The session, titled “Best Practices & Future Trends in Hospital Case Management,” began with an introduction from former CMSA president Jeff Frater, who shared the surprise he felt when his career, some years ago, transitioned him from the insurance side to the hospital side. Frater acknowledged the important—and difficult—work that hospital case managers are undertaking in the current health care environment.
This work, this set of roles and responsibilities of the present-day hospital case manager, was subject to the incisive examination of Daniels, the founder and managing partner of Phoenix Medical Management. Daniels broke down the history of hospital case management into three distinct eras, each with their own definitions and ideas of what a hospital case manager should be and how a department should operate.
The first era, which took place in the mid-1980s, she calls the “clinical case management model.” This model stemmed from the work of pioneer Karen Zander and approaches hospital case management with the following description: “The nurse at bedside is best positioned to work with the physician to effectively manage progression of care, reduce excessive costs, and plan for timely discharge.”
The second era, beginning in the late 1980s and spanning through today, are called “functional models.” These models of hospital case management shifted the paradigm of care. According to Daniels, “action moved from the nurse at the bedside to the two primary functions thought to impact LOS and cost: utilization review and social work/discharge planning.” This paradigm shift resulted in a dramatic decrease of social workers employed within hospitals, and it meant that role function was equivalent to task completion.

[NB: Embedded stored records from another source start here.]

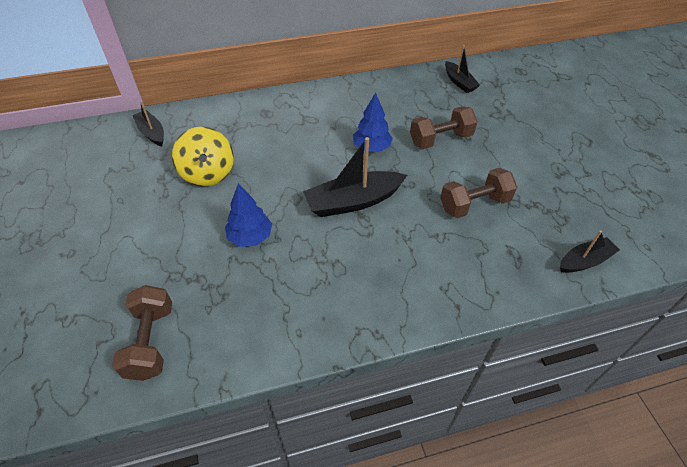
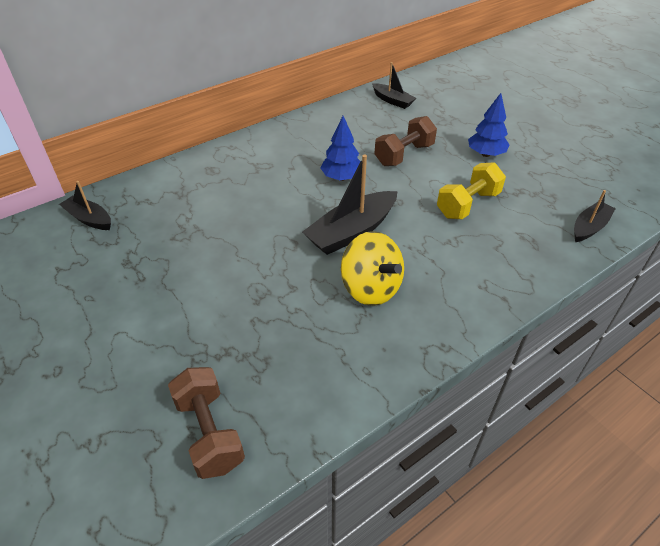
camera: 20 degrees left, 5 degrees down
(208, 173) = (180, 244): yellow spinning top -> yellow spinning top (371, 288)
(250, 237) = (263, 294): blue tree -> blue tree (485, 154)
(474, 204) = (467, 204): brown dumbbell -> yellow dumbbell

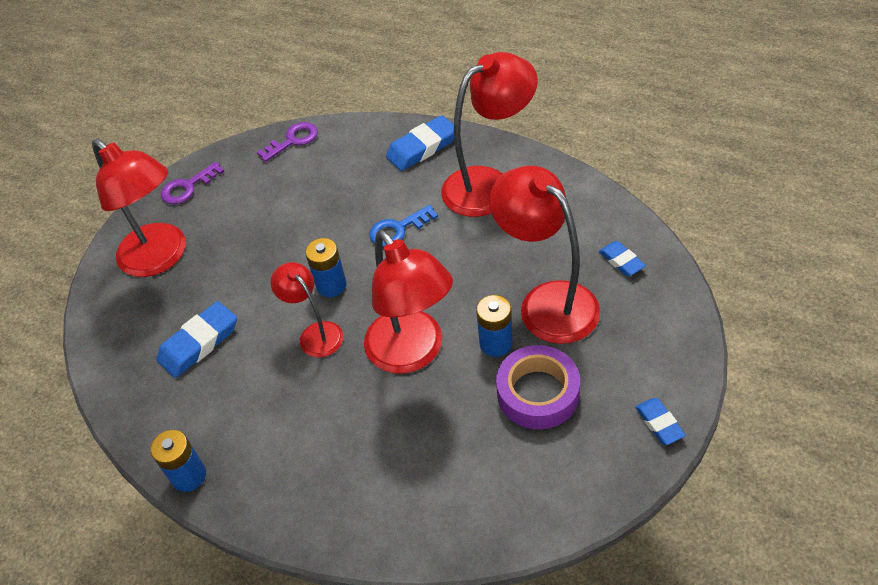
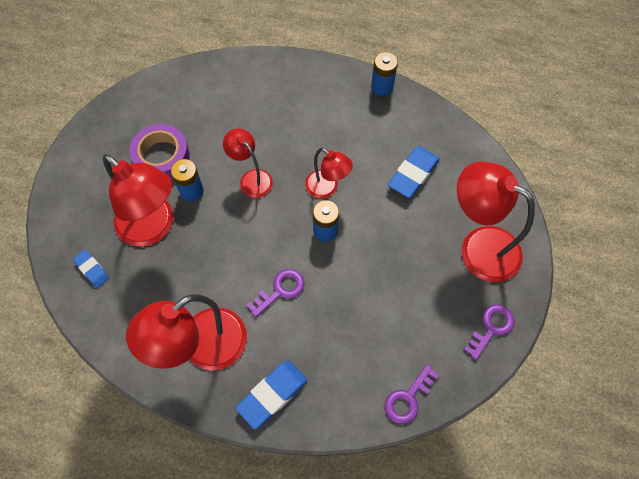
camera: 165 degrees right, 15 degrees up
(398, 229) = (280, 290): blue key -> purple key
(412, 353) = (251, 178): red lamp -> red lamp, size x0.56
(659, 423) = (84, 143): blue eraser -> none

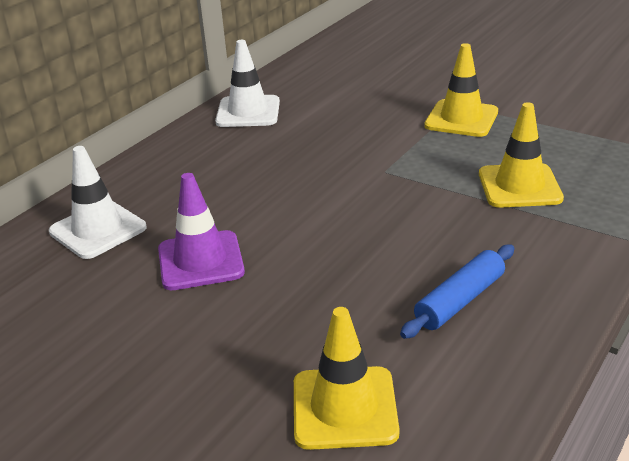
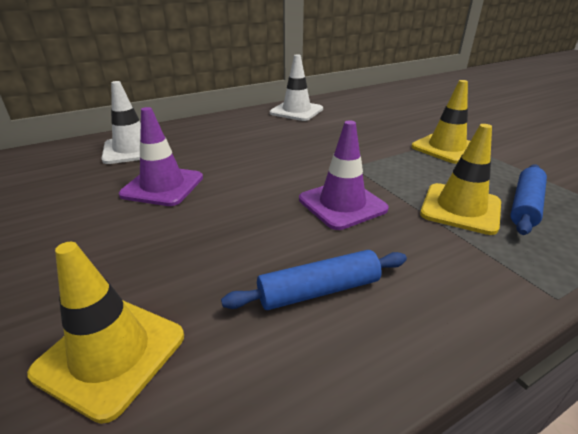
camera: 25 degrees right, 0 degrees up
(411, 217) = (342, 204): none -> purple traffic cone
(570, 165) = (525, 206): none -> blue rolling pin

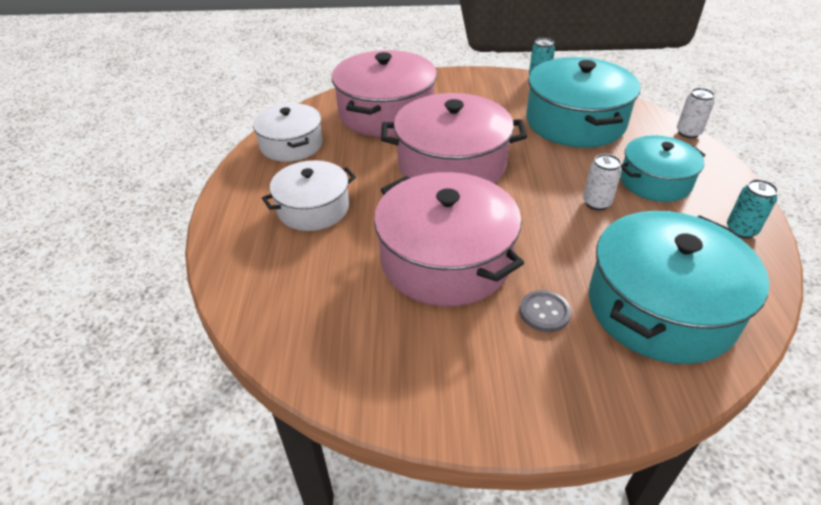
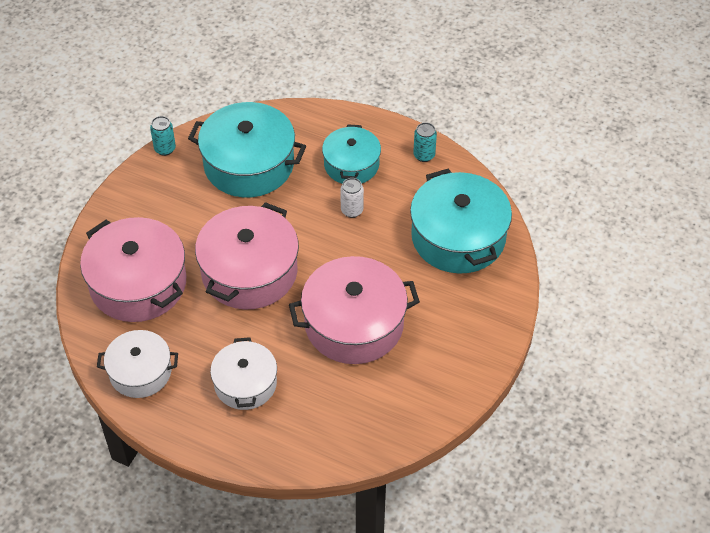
camera: 65 degrees left, 10 degrees up
(544, 312) = (429, 294): grey button -> none
(688, 133) = (311, 108): white can -> none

The third era, which has been extant and emerging for the past decade, is the outcomes model, which is summed up by the following descriptor: “Processes are identified—through discovery or design—to optimally manage progression-of-care.” The outcomes model, which Daniels refers to as “Hospital Case Management III,” is aligned more closely with how hospital demands have changed over time, and when working properly it unites in-the-trench case managers with hospital executives.
“If you think of hospital case management as progression-of-care management, you will start to see how the C-suite is thinking,” Daniels says.